Every product change, whether a minor bug fix or a major feature release, carries the risk of affecting certified capabilities. Teams that don’t embed certification awareness into their development, QA, and release workflows may encounter corrective actions or delays when gaps surface.
A few areas where this tends to become visible:
- Evidence access and knowledge continuity. Staff turnover or siloed knowledge can slow responses during surveillance or Real World Testing. Teams need processes that don’t depend on any one person.
- Real-world deployment variability. Variations in customer configurations or usage patterns can surface compliance issues that internal testing didn’t catch.

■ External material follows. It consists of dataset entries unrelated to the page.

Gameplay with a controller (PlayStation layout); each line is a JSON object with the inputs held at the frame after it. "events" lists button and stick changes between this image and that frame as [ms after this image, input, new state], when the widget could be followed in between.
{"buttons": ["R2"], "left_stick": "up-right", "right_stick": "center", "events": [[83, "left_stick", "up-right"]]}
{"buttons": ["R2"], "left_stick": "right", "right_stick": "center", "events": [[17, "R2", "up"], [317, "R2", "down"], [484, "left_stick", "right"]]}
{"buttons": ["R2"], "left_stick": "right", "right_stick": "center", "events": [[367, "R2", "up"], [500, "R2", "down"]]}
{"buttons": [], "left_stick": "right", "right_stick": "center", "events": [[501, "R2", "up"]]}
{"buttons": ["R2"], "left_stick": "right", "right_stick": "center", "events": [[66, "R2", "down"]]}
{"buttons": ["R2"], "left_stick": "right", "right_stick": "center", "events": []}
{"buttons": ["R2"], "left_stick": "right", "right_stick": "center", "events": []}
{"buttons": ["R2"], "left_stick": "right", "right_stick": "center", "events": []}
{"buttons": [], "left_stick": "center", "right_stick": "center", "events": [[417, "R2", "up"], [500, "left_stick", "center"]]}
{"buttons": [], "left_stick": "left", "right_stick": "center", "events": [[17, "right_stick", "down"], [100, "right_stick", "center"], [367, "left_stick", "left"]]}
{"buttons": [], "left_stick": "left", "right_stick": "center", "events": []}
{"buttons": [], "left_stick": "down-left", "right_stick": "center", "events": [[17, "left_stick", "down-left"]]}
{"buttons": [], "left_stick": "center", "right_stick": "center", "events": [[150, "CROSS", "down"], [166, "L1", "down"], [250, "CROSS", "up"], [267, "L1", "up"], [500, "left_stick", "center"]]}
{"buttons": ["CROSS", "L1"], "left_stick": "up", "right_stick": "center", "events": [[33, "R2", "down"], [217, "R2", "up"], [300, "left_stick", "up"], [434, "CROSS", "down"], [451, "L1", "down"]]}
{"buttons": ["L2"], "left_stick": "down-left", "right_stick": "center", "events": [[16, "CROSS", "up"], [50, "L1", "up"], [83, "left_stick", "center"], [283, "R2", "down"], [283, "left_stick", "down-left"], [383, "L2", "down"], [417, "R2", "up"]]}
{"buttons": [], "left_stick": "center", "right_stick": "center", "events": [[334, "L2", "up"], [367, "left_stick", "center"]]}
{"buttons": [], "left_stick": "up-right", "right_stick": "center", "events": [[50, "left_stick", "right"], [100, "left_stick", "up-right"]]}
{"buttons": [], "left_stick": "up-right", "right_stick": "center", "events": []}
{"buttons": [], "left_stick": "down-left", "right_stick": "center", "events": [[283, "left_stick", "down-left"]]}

- Standards version updates. Changes to certification criteria often require teams to evaluate whether product updates trigger re-testing or attestation adjustments.
- Cultural mindset. Teams that treat certification as a one-time event rather than an ongoing obligation are more likely to face delays, corrective actions, or missed deadlines.
Sustaining certification requires the same discipline as the initial process demanded, integration into daily workflows, with clear processes for documentation, monitoring, and release management.
Working with Drummond
Certification is a structured, evidence-driven process, and the teams that move through it most efficiently are the ones that understand what to expect before they begin. Knowing how testing works, where preparation pays off, and what the compliance lifecycle requires afterward makes a real difference in how smoothly the experience goes.
Because Drummond serves as both ONC-ATL and ONC-ACB, developers work with a team that understands the full lifecycle—from initial testing through certification issuance and into ongoing surveillance. While the ATL and ACB teams operate independently from each other they both draw from deep Health IT expertise built across years of working in this space.
Certification is a milestone worth reaching, and with the right partner, it’s also the foundation for a compliance program that holds up over time. Drummond’s role doesn’t end when the certificate is issued. It’s built to support developers for as long as their product remains active in the market.